Accounts receivable ASSET on BS and revenue recognised.
What appears on balance sheet if payment is made pre exchange of g/s?
Unearned revenue liability on BS and revenue not recognised till goods transferred.
How do converged standards define a contract?
Contract: An agreement between two or more parties that specifies their obligations and rights.
Performance obligation
Performance obligation: A promise to deliver a good/ service.
A distinct good/ service must meet the following criteria (2):
1) The customer can benefit from it on its own or in combination with other readily available resources
2) the promise to transfer it can be identified separately from any other promises
A performance obligation is met over long period of time if ANY of the following conditions are met (3):
1) customer receives and benefits from g/s over time as supplier meets PO of contract (e.g service and maintenance)
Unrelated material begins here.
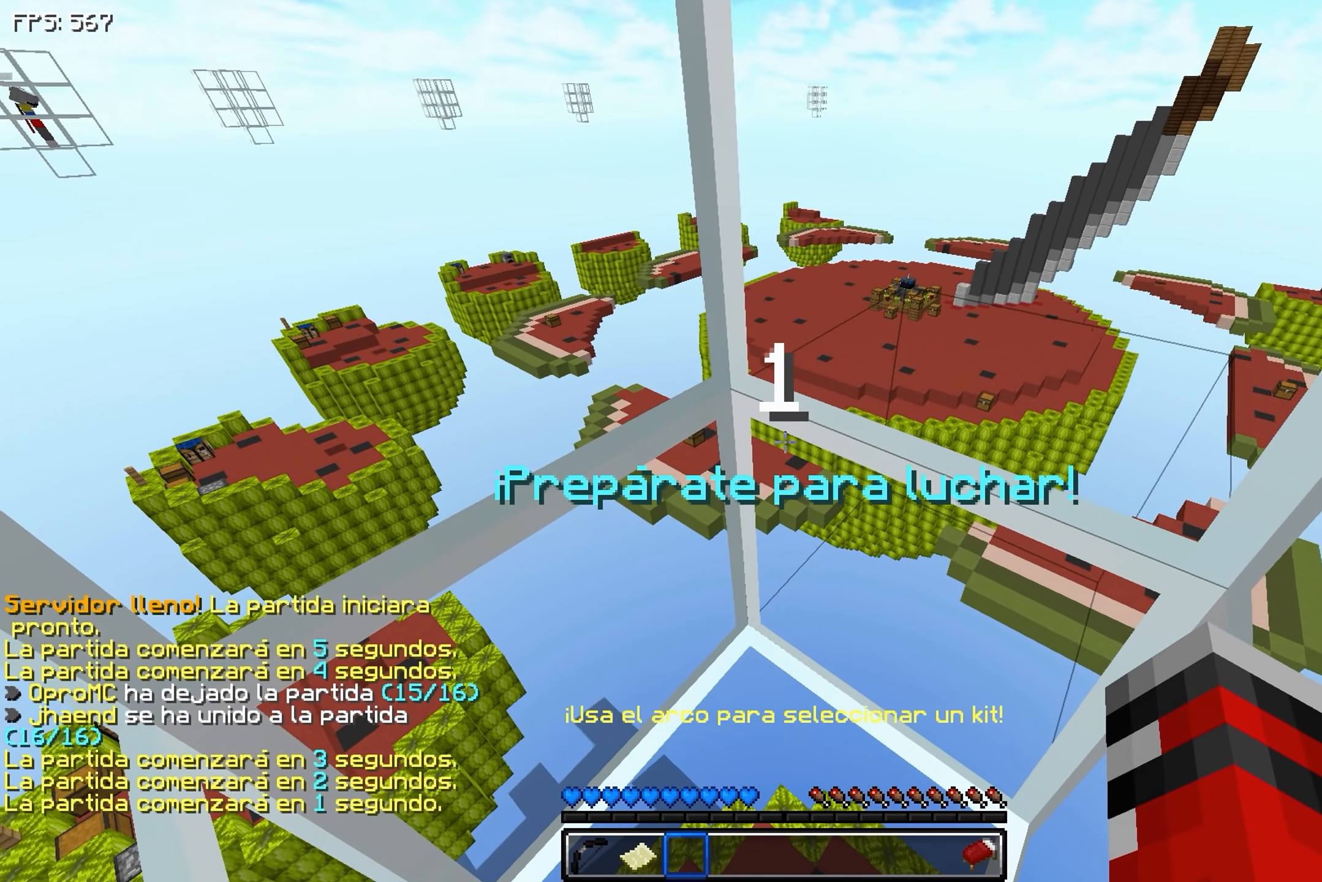
{"keys": ["a", "w"], "events": [[250, "a", "down"], [250, "w", "down"]]}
2) Supplier enhances/ creates asset that the client controls over that period
3) The asset has no alternative use for the supplier and they have the right tu enforce payment for the work completed to date
Required disclosures under converged standards (4):
1) Contracts with customers by category
2) A&L related to contracts including balances and changes
3) Outstanding POs and the transaction prices allocated to them
4) Management judgements asked ti determine amount and judgment of revenue recognition, including changes to judgement
3 methods of expense recognition in accrual accounting
1) Matching principle
2) Capitalisation
3) Expensing as incurred
Matching principle
Expenses to generate revenue are recognised in the same period as the revenue
Capitalisation
Application of matching principle: Costs as capitalised as assets on BS and then expenses used D/A over useful life
Expensing as incurred
Period costs (not directly tied to revenue e.g. administrative) are expensed as incurred
How is cost of a capitalised asset allocated to the income statement (3)?
1) Depreciation (tangible asset)
2) Amortisation (intangible asset with finite life)
3) Depletion (natural resource)
How is cost of a capitalised asset allocated to the income statement (3)?
1) Depreciation (tangible asset)
2) Amortisation (intangible asset with finite life)
3) Depletion (natural resource)
What are tax-deductible expenses?
Tax-deductible expenses are expenses you can legally deduct from your total profits. This reduces your gross profits and hence the amount of tax you pay.